Don't rush into acting on your fantasies. Take your time to build trust and ensure both you and your partner are comfortable with any new experiences.

How Do I Address Obsessive Thoughts About Fantasies?

While fantasies are a healthy part of human sexuality, they can sometimes become obsessive or intrusive. Here are some strategies to manage obsessive thoughts about your fantasies:

Self-Reflect

Take some time to reflect on the nature of your fantasies. Are they causing distress or interfering with your daily life? Are they getting in the way of completing work or other day-to-day functioning? Understanding your own feelings and their impact on your functioning can be the first step in addressing obsessive thoughts.

Seek Professional Help

If obsessive thoughts about your fantasies are causing you significant distress or affecting your mental health, consider seeking help from a therapist or counselor. They can provide guidance and support tailored to your specific situation.

Communicate Clearly

If you feel comfortable, discuss your obsessive thoughts with your partner. They may offer emotional support and understanding, helping you alleviate any concerns.

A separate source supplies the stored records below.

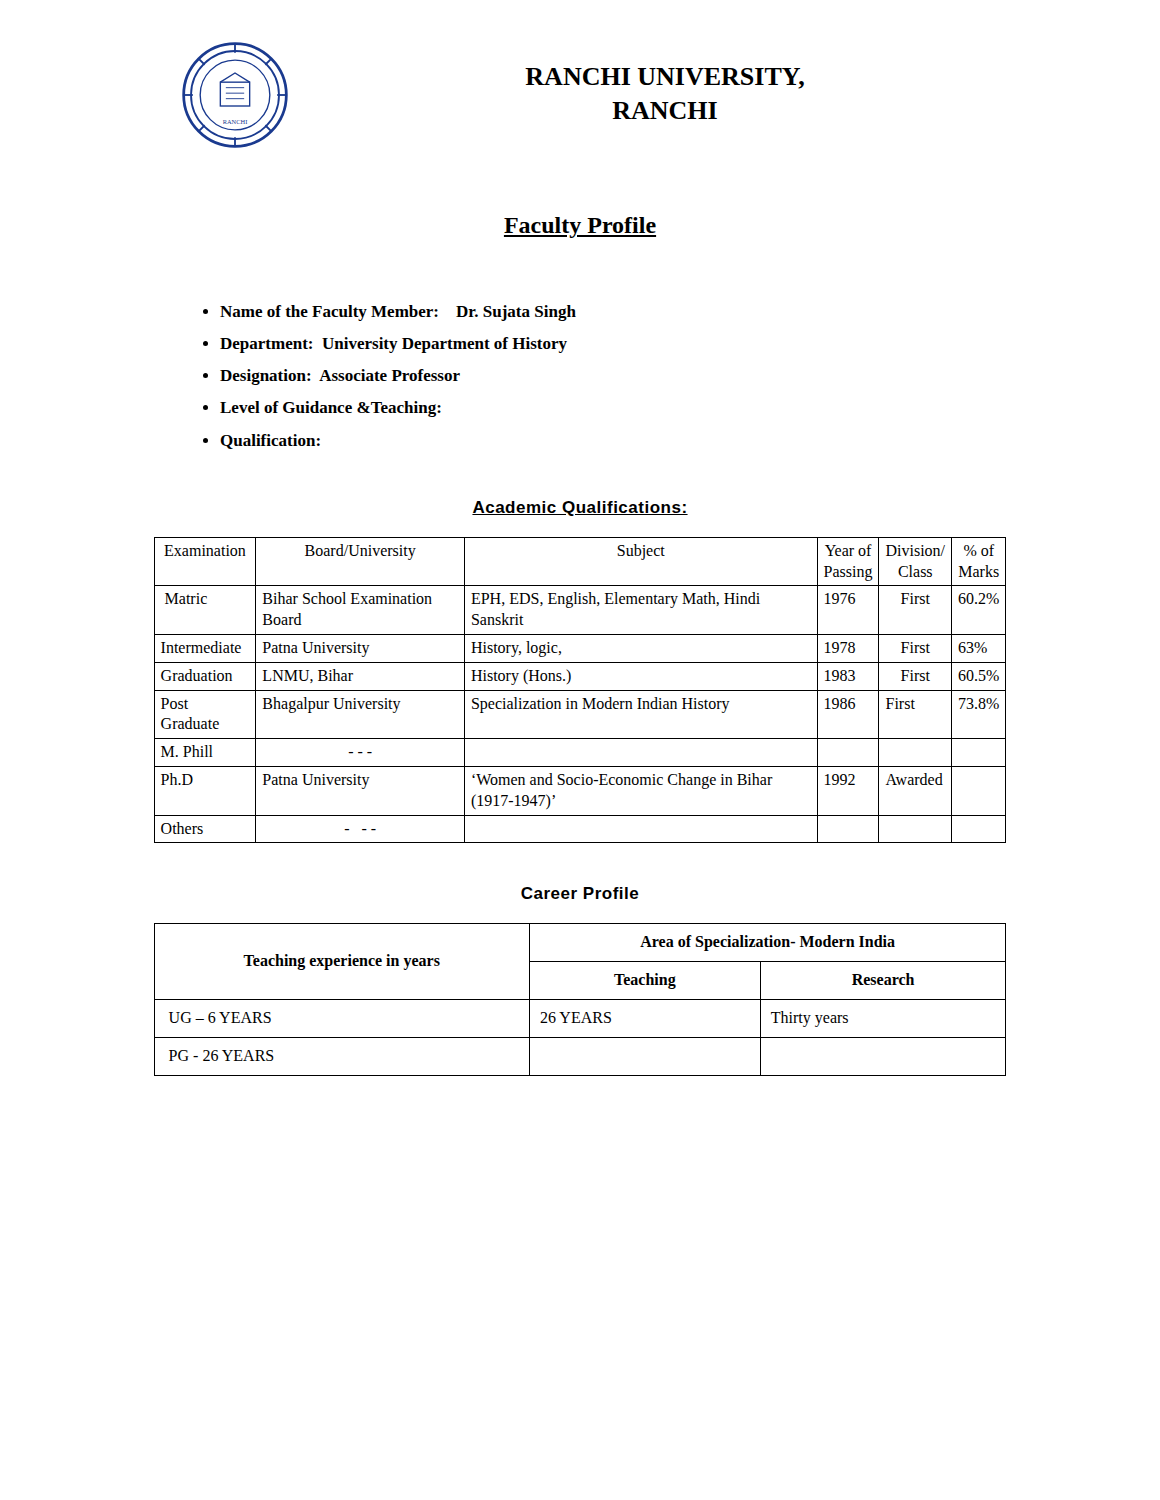RANCHI
RANCHI UNIVERSITY,
RANCHI
Faculty Profile
Name of the Faculty Member: Dr. Sujata Singh
Department: University Department of History
Designation: Associate Professor
Level of Guidance &Teaching:
Qualification:
Academic Qualifications:
| Examination | Board/University | Subject | Year of Passing | Division/ Class | % of Marks |
| --- | --- | --- | --- | --- | --- |
| Matric | Bihar School Examination Board | EPH, EDS, English, Elementary Math, Hindi Sanskrit | 1976 | First | 60.2% |
| Intermediate | Patna University | History, logic, | 1978 | First | 63% |
| Graduation | LNMU, Bihar | History (Hons.) | 1983 | First | 60.5% |
| Post Graduate | Bhagalpur University | Specialization in Modern Indian History | 1986 | First | 73.8% |
| M. Phill | - - - | | | | |
| Ph.D | Patna University | ‘Women and Socio-Economic Change in Bihar (1917-1947)’ | 1992 | Awarded | |
| Others | - - - | | | | |
Career Profile
| Teaching experience in years | Area of Specialization- Modern India |
| --- | --- |
| Teaching | Research |
| UG – 6 YEARS | 26 YEARS | Thirty years |
| PG - 26 YEARS | | |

Engage in Mindfulness or Distraction

Engaging in mindfulness techniques or distracting activities when obsessive thoughts arise can be effective in managing them. Redirect your focus to the present moment or immerse yourself in a different activity.

Takeaway

Sharing fantasies with your partner can be a rewarding journey that deepens your intimacy and connection. Approach the conversation with sensitivity and prioritize open communication. The beauty of fantasy lies in its divergence from reality. Remember that your fantasies are a part of your individuality, not a reflection of any inadequacies in your relationship. By sharing your fantasies, you may discover new dimensions to your intimacy and embark on exciting adventures together.